Activity A - Copy the message on UTF-8 page sizes word for word, from "Yet as has been" up to and including "index on it.".
Activity B -
Answer these questions using the message on UTF-8 page sizes:
(i) Which page is listed with a size of 10,110?
(ii) According to the footnote, what does the Arabic page contain a lot of?
(iii) What date does the "Sent" line of the original message give?

I agree, the right approach is to look at some real data. And best is to
look not at raw byte proportions per character, but at real UTF-8 text with
equivalent translated content. There are a number of translated pages with
the following sizes linked through:
http://www.unicode.org/unicode/standard/WhatIsUnicode.html
09,618 s-chinese.html
09,682 t-chinese.html
10,110 esperanto.html
10,279 maltese.html
10,475 icelandic.html
10,632 czech.html
10,660 welsh.html
10,808 danish.html
10,856 swedish.html
10,863 polish.html
10,864 spanish.html
10,955 interlingua.html
11,000 italian.html
11,038 lithuanian.html
11,044 portuguese.html
11,096 romanian.html
11,106 german.html
11,134 korean.html
11,281 french.html
11,462 japanese.html
13,892 persian.html
14,808 WhatIsUnicode.html*
14,028 greek.html
14,632 russian.html
15,218 hindi.html
15,853 deseret.html
16,069 georgian.html
18,185 arabic.html*
Hindi is about the same as Greek or Russian, and about 37% more than German.
But notice that when we look at the figures, it would appear that the
Unicode consortium is favoring Chinese over all European languages!
Yet as has been pointed out, even the comparisons here are not really
representative in terms of total web content, since they have so few
graphics. With a higher proportion of images to text, the differences in the
text size are completely swamped.
Mark
* The Arabic page has a lot of crufty HTML carried over from MS Word;
otherwise I would expect it to take about the same room as Persian.
* The English page (WhatIsUnicode.html) has an overstated byte count, since
it has the index on it.
—————
Πόλλ’ ἠπίστατο ἔργα, κακῶς δ’ ἠπίστατο πάντα — Ὁμήρου Μαργίτῃ
[For transliteration, see http://oss.software.ibm.com/cgi-bin/icu/tr]
----- Original Message -----
From: "David Starner" <starner@okstate.edu>
To: "Aman Chawla" <creativezeal@hotmail.com>
Cc: "Unicode" <unicode@unicode.org>
Sent: Sunday, January 20, 2002 22:27
Subject: Re: Devanagari
> On Mon, Jan 21, 2002 at 12:39:58AM -0500, Aman Chawla wrote:
> > > What's your point in continuing this? Most of the people on this list
> > > already know how UTF-8 can expand the size of non-English text.

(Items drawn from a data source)
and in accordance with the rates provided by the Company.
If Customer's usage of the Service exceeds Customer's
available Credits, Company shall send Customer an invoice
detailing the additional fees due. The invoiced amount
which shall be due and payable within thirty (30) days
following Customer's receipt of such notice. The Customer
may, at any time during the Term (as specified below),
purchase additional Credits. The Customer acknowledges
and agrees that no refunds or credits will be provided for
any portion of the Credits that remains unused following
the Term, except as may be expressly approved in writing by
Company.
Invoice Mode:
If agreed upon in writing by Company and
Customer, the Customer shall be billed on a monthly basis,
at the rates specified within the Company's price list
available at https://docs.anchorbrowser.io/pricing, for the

Answer box A -
Yet as has been pointed out, even the comparisons here are not really
representative in terms of total web content, since they have so few
graphics. With a higher proportion of images to text, the differences in the
text size are completely swamped.
Mark
* The Arabic page has a lot of crufty HTML carried over from MS Word;
otherwise I would expect it to take about the same room as Persian.
* The English page (WhatIsUnicode.html) has an overstated byte count, since
it has the index on it.

Answer box B -
(i) esperanto.html
(ii) Crufty HTML carried over from MS Word.
(iii) Sunday, January 20, 2002